I am a graduate CS student (Data mining and machine learning) and have a good exposure to core Java (>4 years). I have read up a bunch of stuff on Hadoop and Map/Reduce
I would now like to do a project on this stuff (over my free time of corse) to get a better understanding.
Any good project ideas would be really appreciated. I just wanna do this to learn, so I dont really mind re-inventing the wheel. Also, anything related to data mining/machine learning would be an added bonus (fits with my research) but absolutely not necessary.
You haven't written anything about your interest. I know algorithms in graph mining has been implemented over hadoop framework. This software http://www.cs.cmu.edu/~pegasus/ and paper : "PEGASUS: A Peta-Scale Graph Mining System - Implementation and Observations" may give you starting point.
Further, this link discusses something similar to your question: http://atbrox.com/2010/02/08/parallel-machine-learning-for-hadoopmapreduce-a-python-example/ but it is in python. And, there is a very good paper by Andrew Ng "Map-Reduce for Machine Learning on Multicore".
There was a NIPS 2009 workshop on similar topic "Large-Scale Machine Learning: Parallelism and Massive Datasets". You can browse some of the paper and get an idea.
Edit : Also there is Apache Mahout http://mahout.apache.org/ -->" Our core algorithms for clustering, classfication and batch based collaborative filtering are implemented on top of Apache Hadoop using the map/reduce paradigm"
See http://www.quora.com/Machine-Learning/What-are-some-good-class-projects-for-machine-learning-using-MapReduce
and some good toy projects to start with: http://www.quora.com/Programming-Challenges-1/What-are-some-good-toy-problems-in-data-science
Why don't you contribute to Apache Hadoop/Mahout by helping them implement additional algorithms?
https://cwiki.apache.org/confluence/display/MAHOUT/Algorithms
Has a number of algorithms marked as "open". To my understanding, they could use help with implementing these?

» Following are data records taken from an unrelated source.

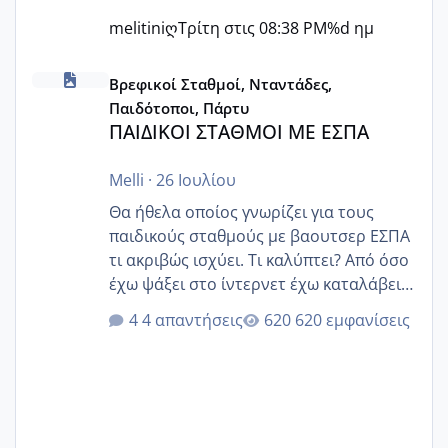
melitiniღ
Τρίτη στις 08:38 PM
%d ημ
ΠΑΙΔΙΚΟΙ ΣΤΑΘΜΟΙ ΜΕ ΕΣΠΑ
Βρεφικοί Σταθμοί, Νταντάδες,
Παιδότοποι, Πάρτυ
ΠΑΙΔΙΚΟΙ ΣΤΑΘΜΟΙ ΜΕ ΕΣΠΑ
Melli
·
26 Ιουλίου
Θα ήθελα οποίος γνωρίζει για τους
παιδικούς σταθμούς με βαουτσερ ΕΣΠΑ
τι ακριβώς ισχύει. Τι καλύπτει? Από όσο
έχω ψάξει στο ίντερνετ έχω καταλάβει
ότι το βαουτσερ καλύπτει όλα τα
4 απαντήσεις
620 εμφανίσεις
δίδακτρα και τα τροφεια του ιδιωτικού
παιδικού σταθμού για όποιον το έχει
πάρει. Οι παιδικοί σταθμοί έχουν
υπογράψει σύμβαση με την ΕΕΤΑΑ ότι
δέχονται παιδιά με βαουτσερ και ότι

And there are hundreds of algorithms even missing from this list.
By any means, since you want to do something with Hadoop, why don't you ask them what they need instead of asking on some random internet site?
Trying to think of an efficient way to implement Hierarchical Agglomerative Clustering on Hadoop is a nice project to work on. It not only involves algorithmic aspects but also had hadoop core framework related optimizations.